─── TEXTO FORNECIDO

Meditação Mahamudra


Meditação Mahamudra.


de Bokar Rimpoche
Extraído do livro "Meditação – Conselhos ao Principiante"

A INDIZÍVEL MENTE

O mahamudra1 é um termo que designa o modo de ser, a natureza última, de todos os seres.

Qual é, fundamentalmente, essa mente que caracteriza os seres? Está ela no corpo? É ela exterior ao corpo? Ou em algum lugar entre os dois? É ela branca, vermelha ou de uma outra cor? Qual é sua forma? Qual é sua dimensão?

Se examinarmos a mente com atenção, constatamos que ela é vazia por natureza. Não podemos atribuir-lhe nenhuma característica material.

A mente é vazia, ela não é uma coisa. Isso quer dizer que ela não é nada? Também não. A mente não pode ser uma simples vacuidade, um simples nada, visto que, segundo a experiência que temos dela, ela é a base de surgimento dos múltiplos pensamentos da existência condicionada. Dela nascem, do lado negativo, a cólera e as outras emoções conflituosas, assim como, do lado positivo, a fé e a compaixão. Essa produção natural dos pensamentos basta para demonstrar que ela não é apenas vacuidade.

──────
─── EXTRATO DE DADOS

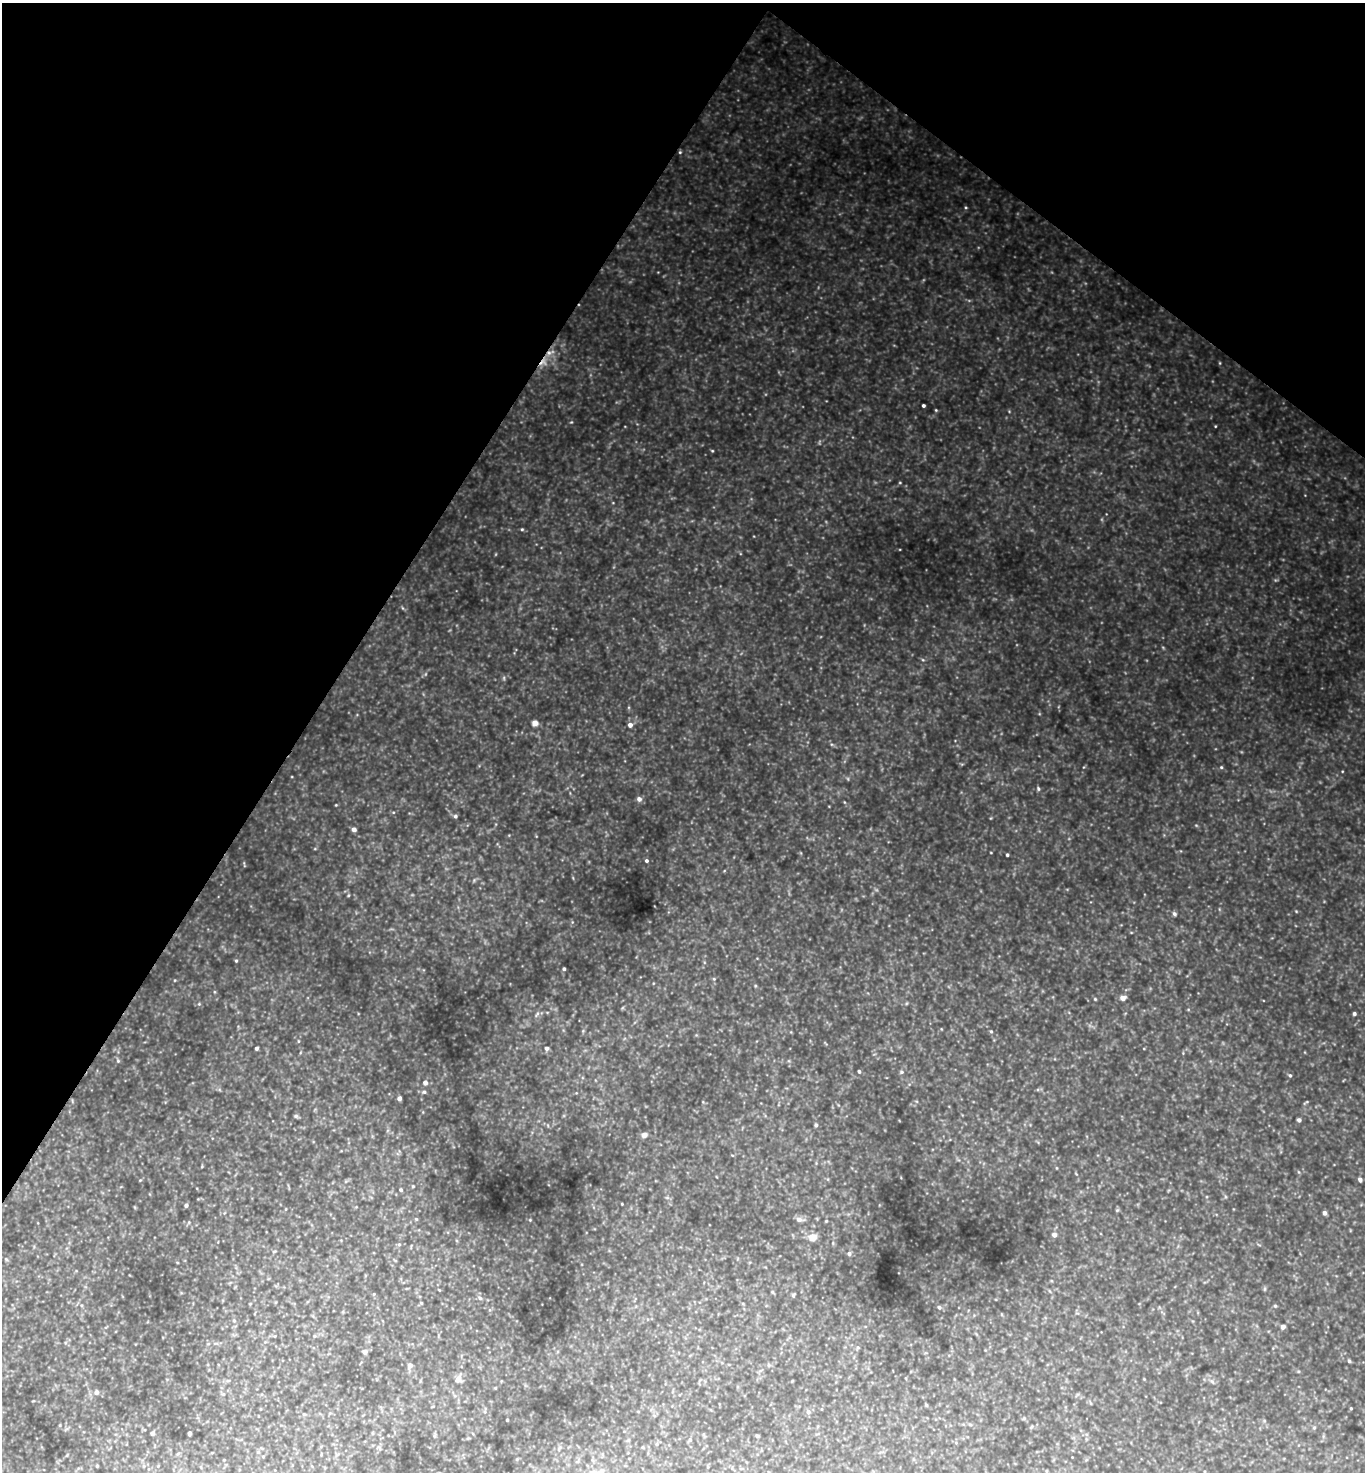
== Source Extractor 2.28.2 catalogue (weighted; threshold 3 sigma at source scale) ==
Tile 2 of 4 x 4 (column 2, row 1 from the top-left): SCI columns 1656-3018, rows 4415-5884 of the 5896 x 5890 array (HDU 1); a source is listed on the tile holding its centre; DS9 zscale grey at full resolution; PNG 1367 x 1474 px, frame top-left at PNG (2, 3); no overlay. Shown black and unused: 30% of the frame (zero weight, under 3 of 4 exposures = <1% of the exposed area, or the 3 px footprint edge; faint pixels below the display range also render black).
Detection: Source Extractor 2.28.2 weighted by HDU 2 'WHT'; one run over the whole footprint, this tile lists its part. Background 1.13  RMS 0.11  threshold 0.476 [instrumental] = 3 sigma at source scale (4.5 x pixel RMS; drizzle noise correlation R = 1.50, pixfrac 1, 0.05/0.05 arcsec/px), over >= 5 px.
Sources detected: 82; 1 inside a brighter listed object's ellipse — not listed separately; the other 81 listed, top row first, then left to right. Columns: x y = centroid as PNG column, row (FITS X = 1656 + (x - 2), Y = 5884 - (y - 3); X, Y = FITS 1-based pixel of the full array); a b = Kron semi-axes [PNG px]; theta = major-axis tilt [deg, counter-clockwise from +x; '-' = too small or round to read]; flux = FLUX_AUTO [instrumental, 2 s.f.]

──────

LISTA DE TAREFAS:
**a)** Traduza para o inglês a seguinte frase do texto fornecido: "Se examinarmos a mente com atenção, constatamos que ela é vazia por natureza."
**b)** No texto fornecido, relacione todas as perguntas do parágrafo que começa com "Qual é, fundamentalmente", na ordem em que aparecem.

RESULTADOS DO EXERCÍCIO:
**a)** If we examine the mind attentively, we find that it is empty by nature.

**b)**
1. Qual é, fundamentalmente, essa mente que caracteriza os seres?
2. Está ela no corpo?
3. É ela exterior ao corpo?
4. Ou em algum lugar entre os dois?
5. É ela branca, vermelha ou de uma outra cor?
6. Qual é sua forma?
7. Qual é sua dimensão?